* **Work order**: Extract the text of all the material below word for word, leaving out the pictures.

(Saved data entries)
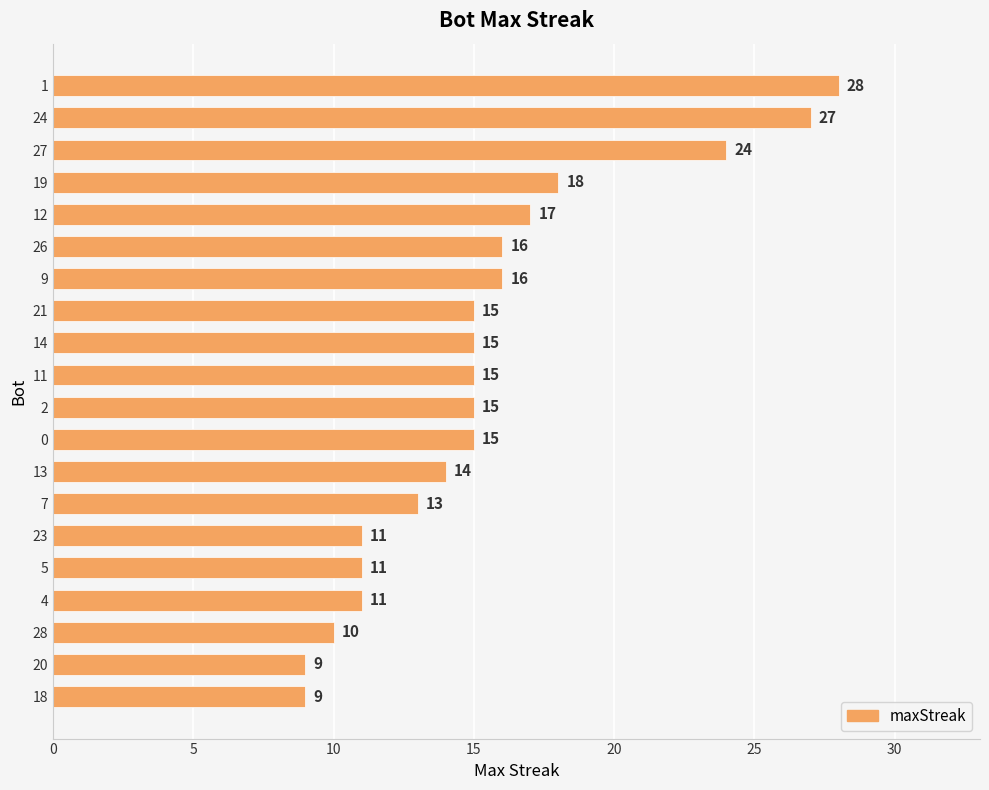

The chart shows a value of 8 at 19. True or false?

False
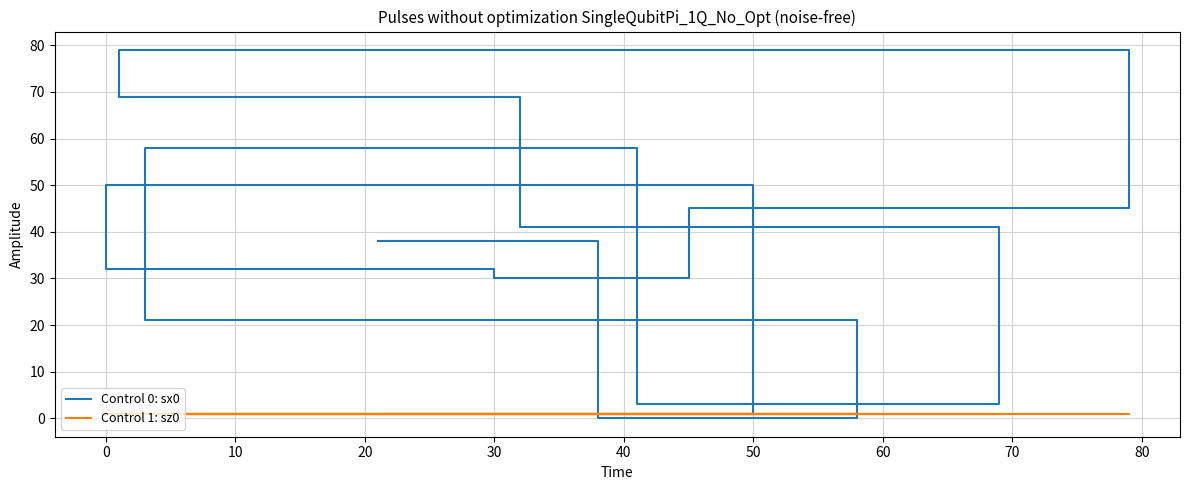

What is the maximum value shown in the chart?

79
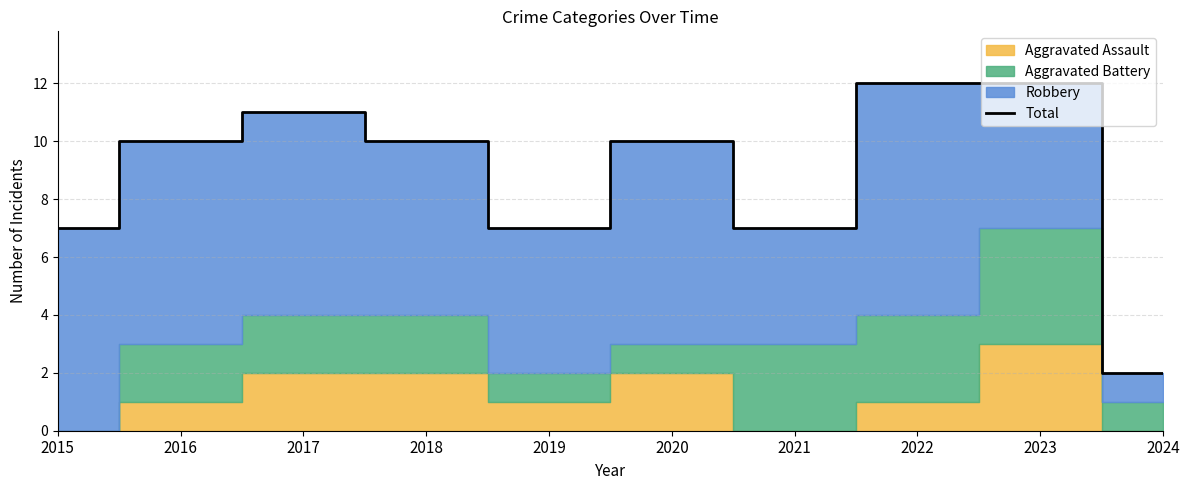

How many lines are shown in the chart?

1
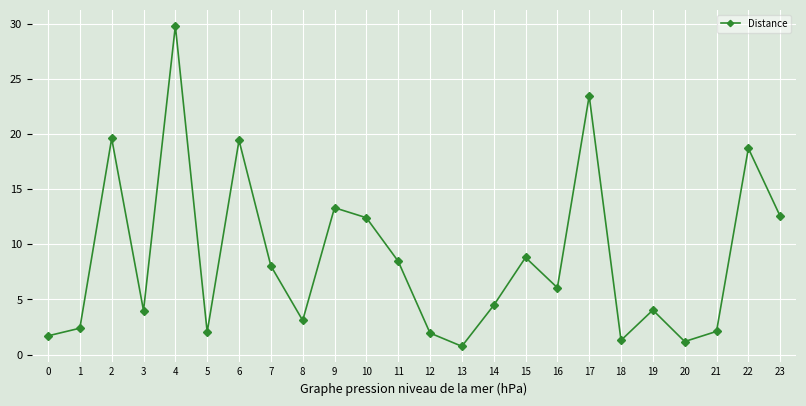

What is the difference between the second highest and second lowest values?

22.3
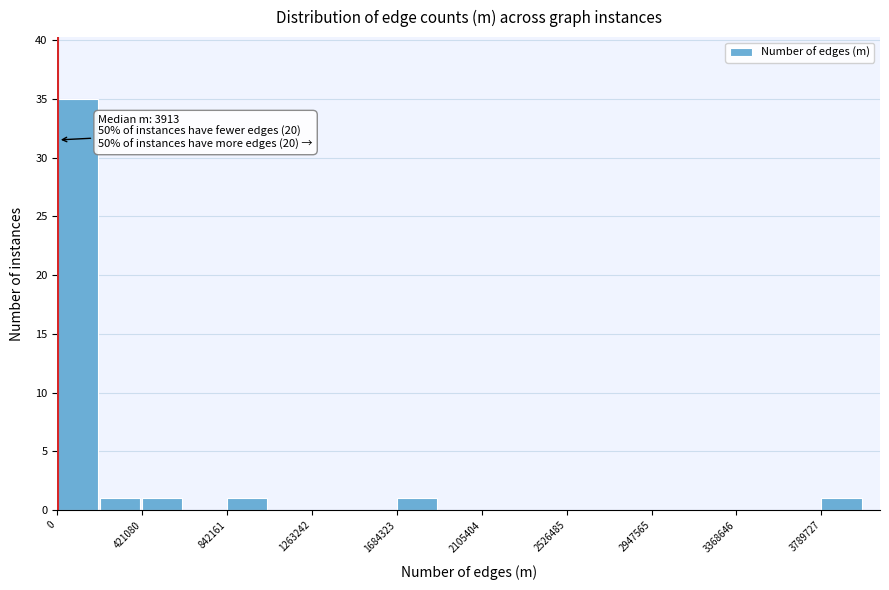

Over which range of the x-axis is the bar tallest?

0 to 200000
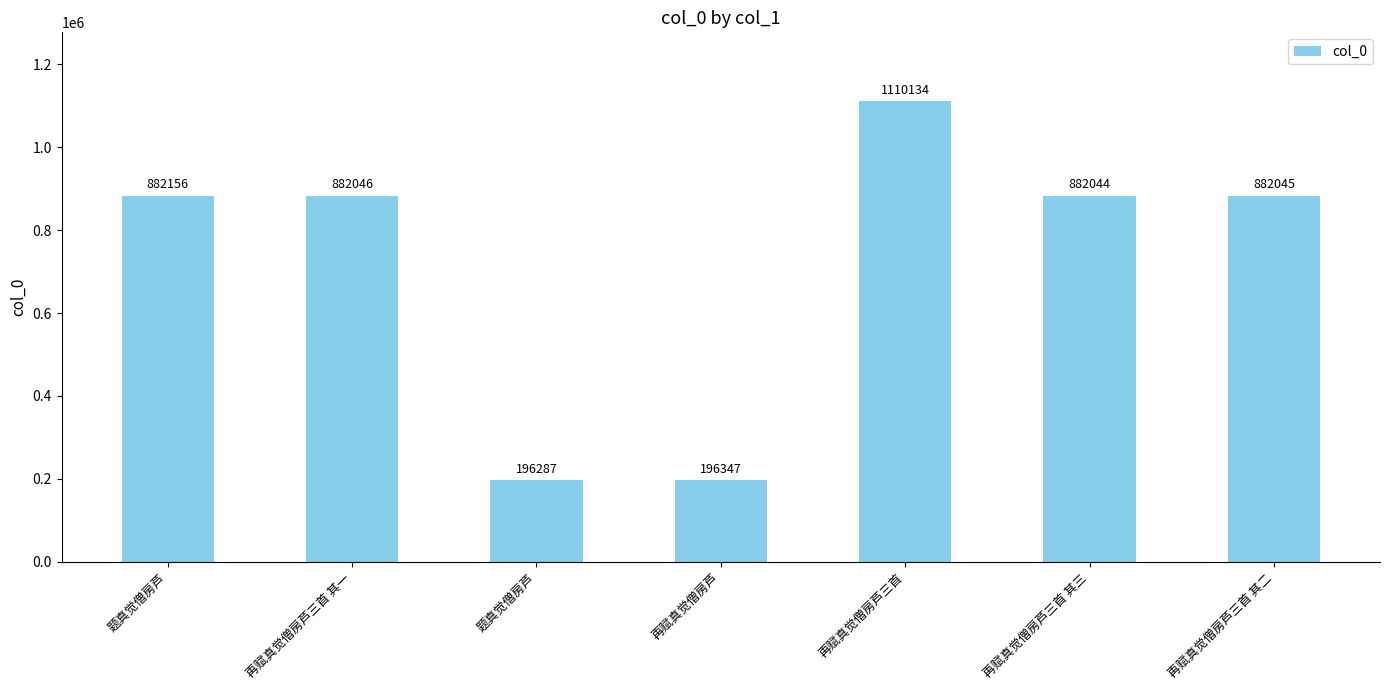

The chart shows a value of 305038 at 再赋真觉僧房芦三首 其一. True or false?

False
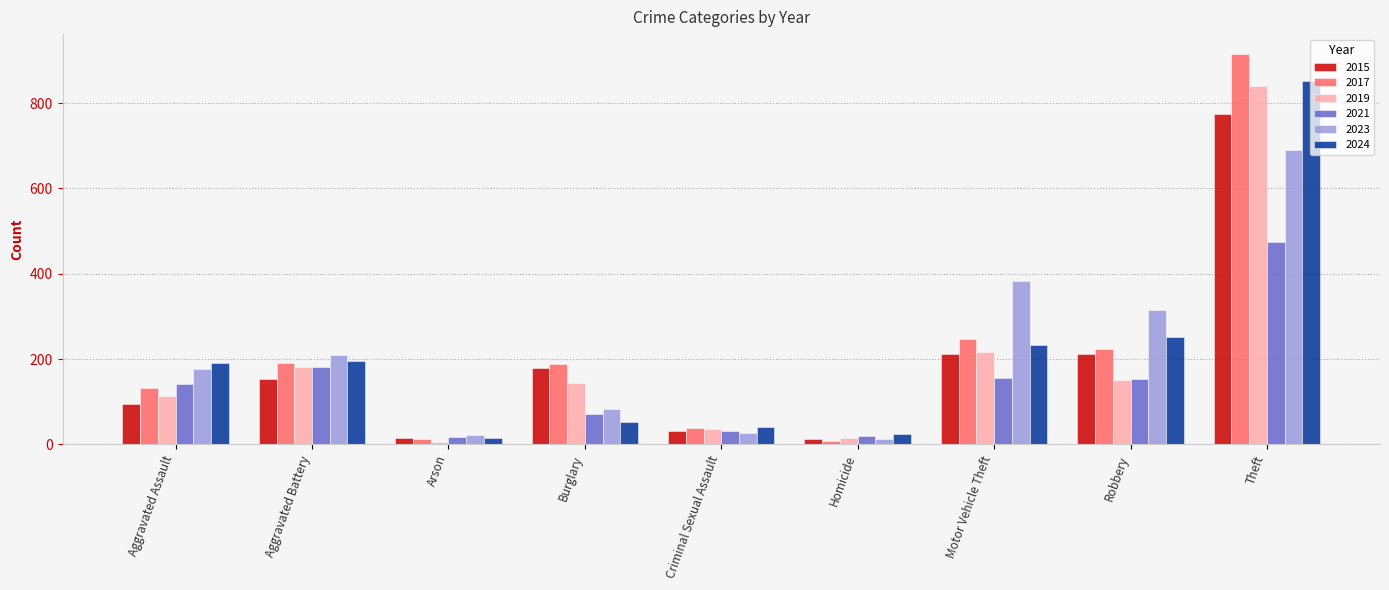

At which category is the sum across all series the highest?

Theft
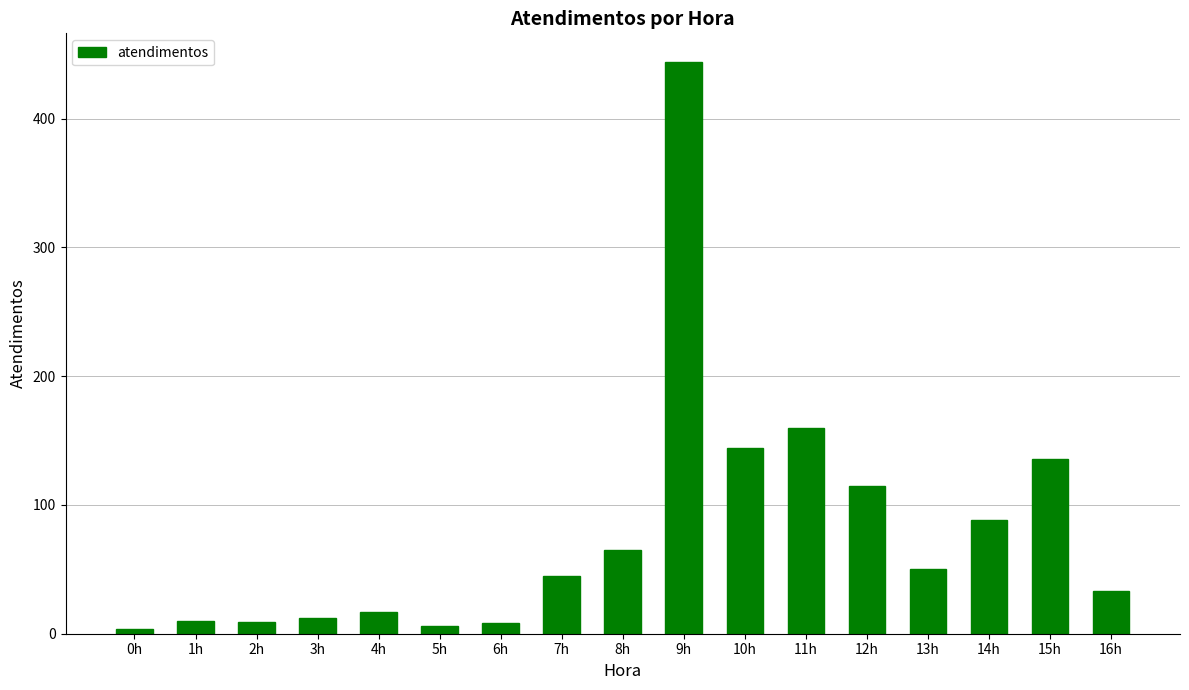

What is the sum of all values?

1346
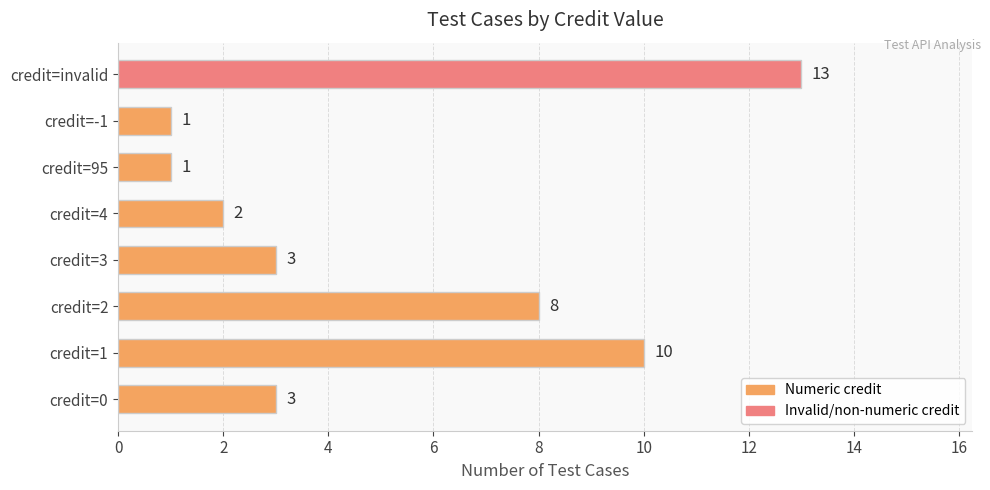

Where is the data nearest to the value 7?

credit=2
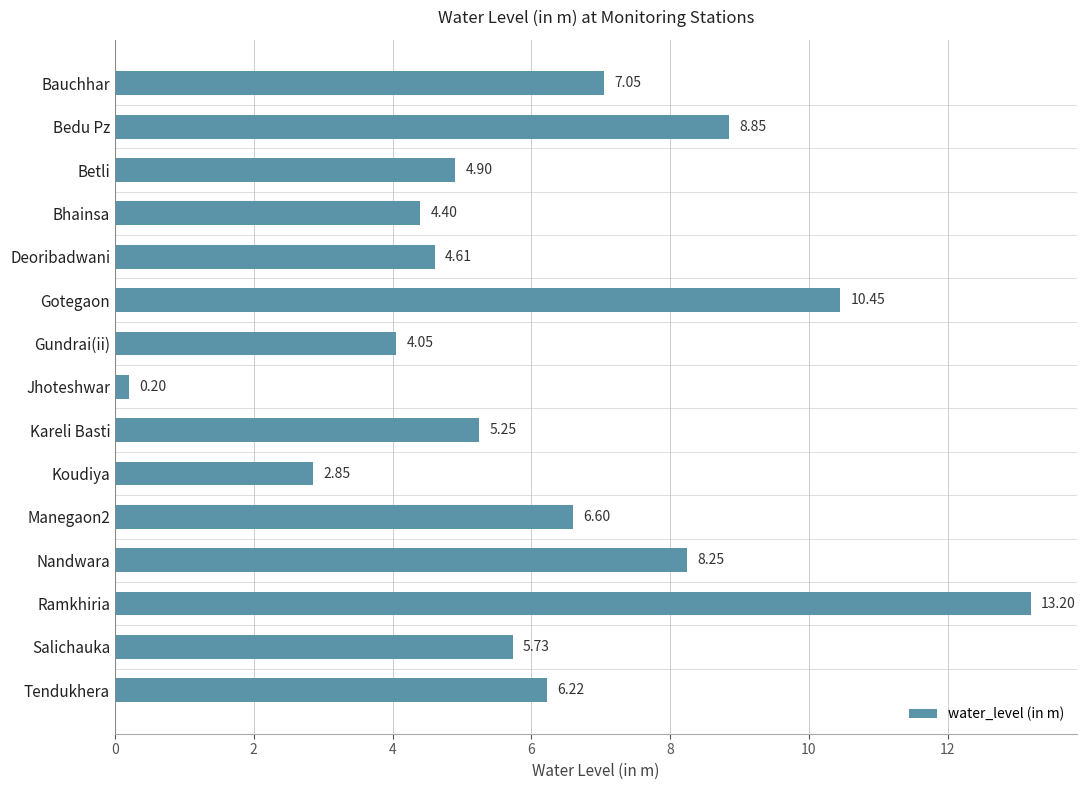

List the labels in order of value, smallest first.

Jhoteshwar, Koudiya, Gundrai(ii), Bhainsa, Deoribadwani, Betli, Kareli Basti, Salichauka, Tendukhera, Manegaon2, Bauchhar, Nandwara, Bedu Pz, Gotegaon, Ramkhiria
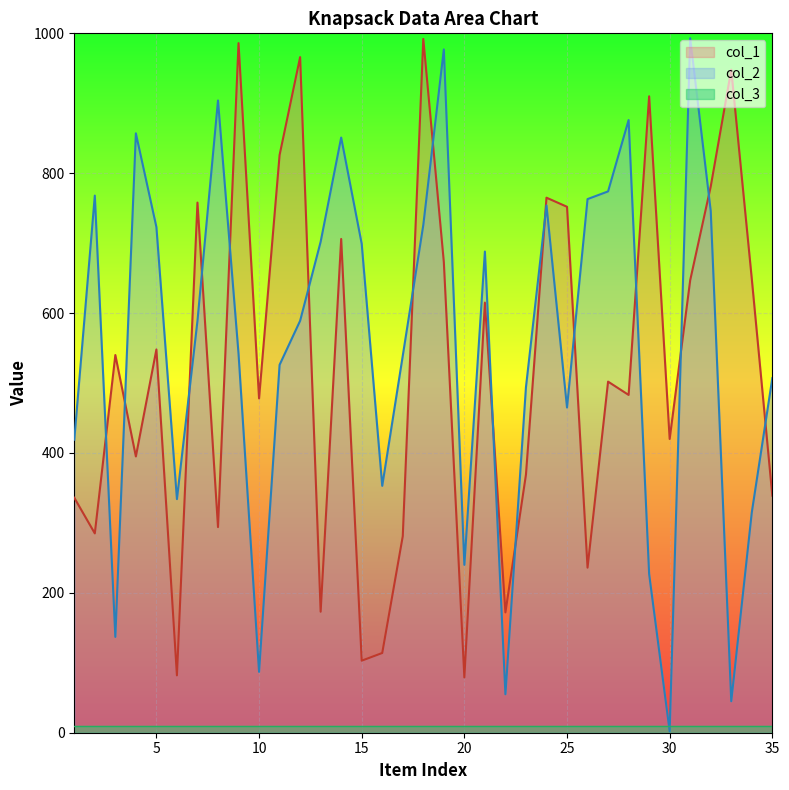

What is the average value of the col_1 series?

520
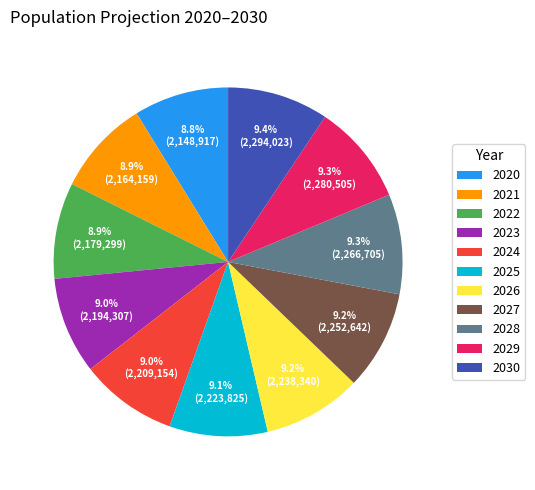

Count the number of slices in the pie.

11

* **Answer for the task**:
The chart shows a value of 8 at 19. True or false?

False

What is the maximum value shown in the chart?

79

How many lines are shown in the chart?

1

What is the difference between the second highest and second lowest values?

22.3

Over which range of the x-axis is the bar tallest?

0 to 200000

The chart shows a value of 305038 at 再赋真觉僧房芦三首 其一. True or false?

False

At which category is the sum across all series the highest?

Theft

What is the sum of all values?

1346

Where is the data nearest to the value 7?

credit=2

List the labels in order of value, smallest first.

Jhoteshwar, Koudiya, Gundrai(ii), Bhainsa, Deoribadwani, Betli, Kareli Basti, Salichauka, Tendukhera, Manegaon2, Bauchhar, Nandwara, Bedu Pz, Gotegaon, Ramkhiria

What is the average value of the col_1 series?

520

Count the number of slices in the pie.

11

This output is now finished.